Başkent Washington’da devlet binalarının yeri ve birbirlerine olan simetrileri sembollerle doludur. bu semboller üzerine yazılmış birçok bilimsel çalışma var ve hatta bu semboller gösterge bilim konusunda verilen derslerde bile anlatılıyor.
bu da bilindiğinden İncil müzesinin yeri de çok anlamlı. müze tam Kongre binasının yanında kuruldu. Bununla Evanjelistler o günlerde ‘biz artık başkentteyiz ve Washington da bizim olacak’ demekteydi.
nitekim 7 yıl önce verilen o mesaj sonunda gerçekleşti ve Trump başkanlık yeminini etti.
***
Aslında Trump için ilk başkanlığı dönemi Evanjelist savaşı açacağı bugünler için bir hazırlık dönemiydi. bu yüzden o koltuğa oturduğu gün Beyaz Saray’da kamuoyundan gizlenen Evangelist Advisory Board adı verilen bir kurul oluşturdu. bu kurul yönetimin alacağı her kararın Evanjelist inanca uygun olup olmadığını denetliyordu.
Trump’ın ilk başkanlık dönemi büyük savaşa hazırlık dönemiydi. ikinci bir başkanlık bu yüzden mutlaka gerekiyordu. Biden’ın seçilmesinin bu kadar öfke yaratmasının ve kongre binasının basılmasının asıl nedeni işte budur. Ve yine bu nedenle o baskını yapanların tümü Trump tarafından Oval ofise sdım atar atmaz affedildi.
ikinci başkanlık döneminde, yarım bırakılan o işin tamamlanacağına inanılıyor. Trump işte bu yüzden suikastten tanrı tarafından bu işi bitirmesi için kurtarıldığına inanıyor.
***
bu büyük savaş senaryosuna destek çoğunluktan da gelebilir bu defa.
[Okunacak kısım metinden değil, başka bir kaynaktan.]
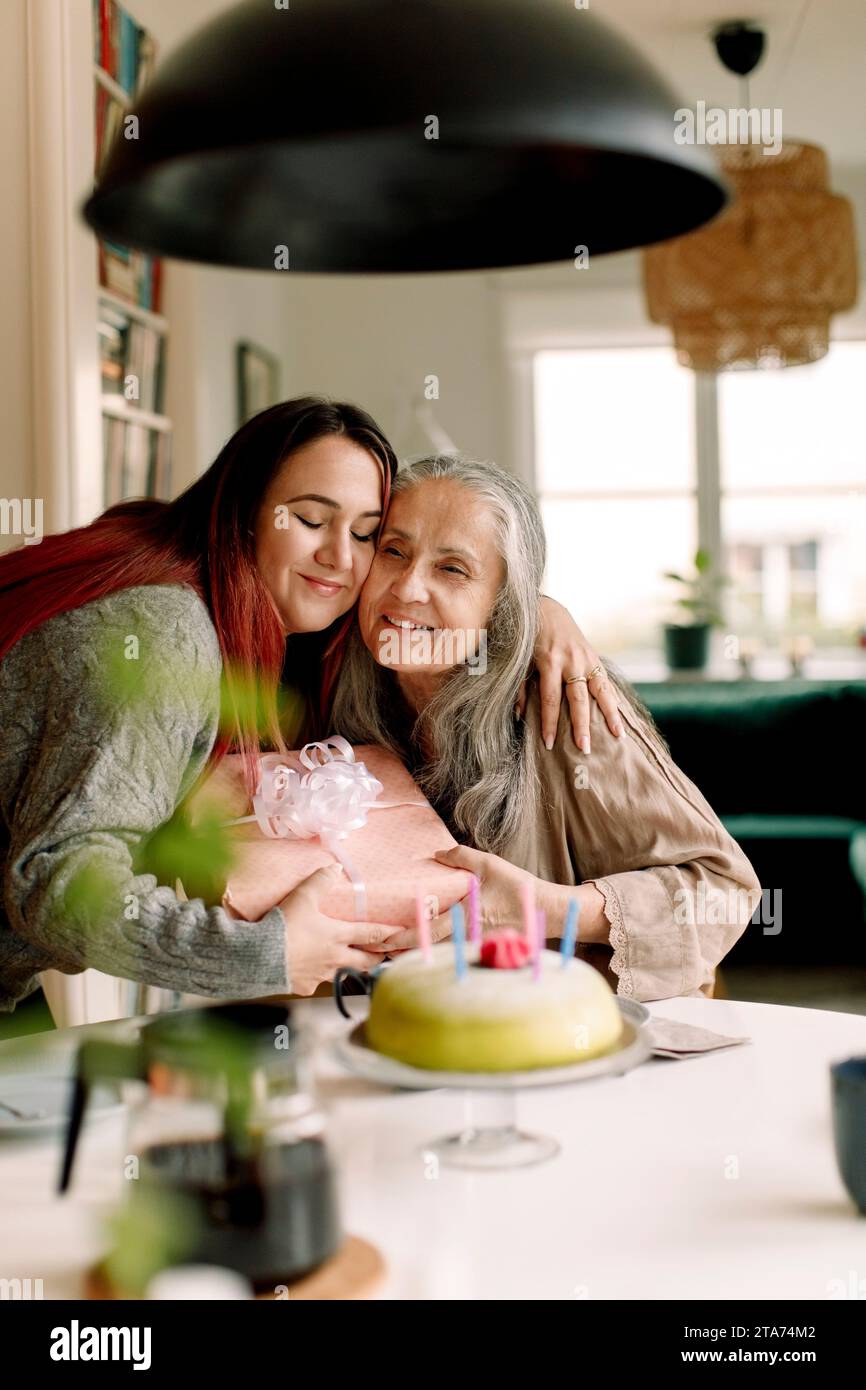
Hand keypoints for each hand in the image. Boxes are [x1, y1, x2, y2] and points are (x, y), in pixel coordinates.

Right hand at [277, 865, 401, 995]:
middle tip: (384, 955)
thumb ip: (320, 881)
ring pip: (343, 973)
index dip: (388, 932)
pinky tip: (315, 972)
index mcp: (337, 936)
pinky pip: (317, 981)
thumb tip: (335, 867)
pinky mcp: (305, 986)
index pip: (371, 933)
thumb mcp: (302, 897)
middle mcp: (334, 958)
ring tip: (353, 963)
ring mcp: (320, 974)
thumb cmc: (284, 927)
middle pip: (365, 960)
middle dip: (377, 957)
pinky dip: (320, 976)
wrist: (260, 958)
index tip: (400, 933)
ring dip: (351, 967)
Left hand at [383, 846, 609, 947]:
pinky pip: (451, 952)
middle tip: (374, 947)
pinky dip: (434, 950)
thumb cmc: (518, 888)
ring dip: (414, 951)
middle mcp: (464, 935)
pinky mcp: (480, 947)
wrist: (547, 911)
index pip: (422, 931)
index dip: (397, 938)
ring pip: (436, 952)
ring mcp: (472, 945)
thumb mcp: (488, 864)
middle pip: (424, 948)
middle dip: (399, 949)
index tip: (377, 940)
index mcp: (462, 916)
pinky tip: (423, 947)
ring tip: (390, 949)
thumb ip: (460, 856)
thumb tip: (436, 852)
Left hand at [522, 595, 622, 751]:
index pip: (551, 699)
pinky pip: (606, 681)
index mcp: (549, 661)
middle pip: (578, 699)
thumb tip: (520, 717)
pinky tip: (620, 717)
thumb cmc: (528, 639)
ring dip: (610, 714)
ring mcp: (585, 658)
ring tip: (618, 735)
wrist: (546, 609)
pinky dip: (614, 700)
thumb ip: (521, 688)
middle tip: (584, 748)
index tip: (549, 744)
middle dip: (581, 725)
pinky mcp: (594, 657)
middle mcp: (570, 660)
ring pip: (601, 690)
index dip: (550, 723)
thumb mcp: (520, 661)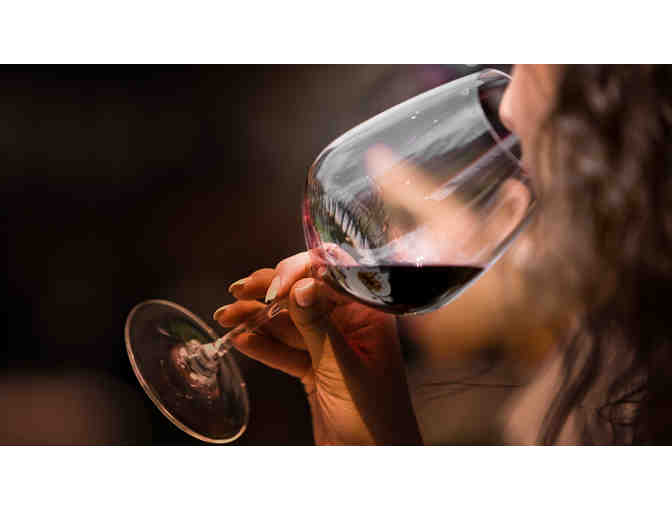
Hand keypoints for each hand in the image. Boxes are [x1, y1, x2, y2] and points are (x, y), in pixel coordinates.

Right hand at [214, 251, 422, 444]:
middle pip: (304, 295)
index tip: (272, 287)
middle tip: (237, 292)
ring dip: (257, 318)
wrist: (370, 462)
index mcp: (368, 315)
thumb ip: (318, 325)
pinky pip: (285, 350)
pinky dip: (263, 346)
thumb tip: (300, 284)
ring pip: (290, 323)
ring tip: (225, 316)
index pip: (332, 274)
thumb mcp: (341, 366)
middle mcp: (350, 325)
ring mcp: (330, 347)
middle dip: (269, 293)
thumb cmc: (373, 417)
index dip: (299, 272)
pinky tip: (241, 339)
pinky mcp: (314, 369)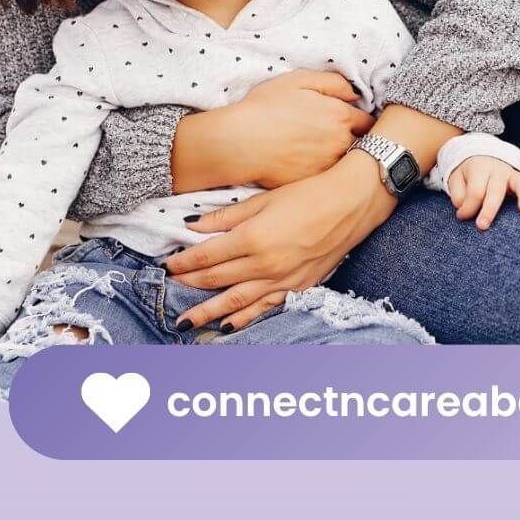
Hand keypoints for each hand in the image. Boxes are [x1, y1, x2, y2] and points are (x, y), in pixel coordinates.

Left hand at [162, 154, 392, 330]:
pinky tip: (226, 326)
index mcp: (253, 237)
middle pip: (216, 279)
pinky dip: (243, 319)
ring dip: (208, 312)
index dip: (183, 263)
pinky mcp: (297, 287)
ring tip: (185, 322)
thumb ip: (226, 216)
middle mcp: (265, 264)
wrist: (351, 204)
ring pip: (236, 301)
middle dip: (190, 285)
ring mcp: (282, 279)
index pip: (206, 256)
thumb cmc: (308, 194)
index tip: (167, 266)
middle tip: (169, 290)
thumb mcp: (264, 199)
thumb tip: (192, 225)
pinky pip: (264, 308)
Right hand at [227, 69, 376, 188]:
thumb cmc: (264, 107)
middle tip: (341, 140)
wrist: (238, 142)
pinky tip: (310, 167)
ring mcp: (328, 167)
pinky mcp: (314, 185)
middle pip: (363, 146)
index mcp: (340, 116)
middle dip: (359, 143)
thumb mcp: (298, 80)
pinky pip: (329, 181)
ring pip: (347, 165)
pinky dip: (326, 176)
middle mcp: (340, 144)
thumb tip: (354, 96)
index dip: (363, 122)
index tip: (356, 123)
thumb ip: (333, 83)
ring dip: (344, 160)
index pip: (369, 122)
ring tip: (324, 154)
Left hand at [448, 155, 519, 230]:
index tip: (461, 217)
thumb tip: (465, 210)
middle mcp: (499, 171)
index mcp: (480, 169)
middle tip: (482, 226)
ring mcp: (514, 174)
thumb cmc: (469, 175)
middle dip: (489, 209)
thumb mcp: (456, 180)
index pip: (475, 191)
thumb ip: (458, 195)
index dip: (468, 207)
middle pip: (495, 190)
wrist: (484, 156)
çünkü ilk başkanlığı için yemin ettiği gün Washington’da bütün oteller dolmuştu. Amerika’nın her yerinden gelen protestoculardı bunların çoğunluğu. Son yemin töreninde de yine bütün oteller dolu ama bu defa çoğunluğu Trump destekçileri oluşturuyormuş.
Başkent Washington’da da durum farklı değil. arkadaşımın söylediğine göre şehrin her tarafı Trump’a destek veren semboller ve MAGA kıyafetli insanlarla doluymuş. yani bu defa Trump’a kim dur diyecek o belli değil.
Birileri ortaya çıksa bile ona dur demeye cesaret edebileceklerini sanmıyorum bu defa.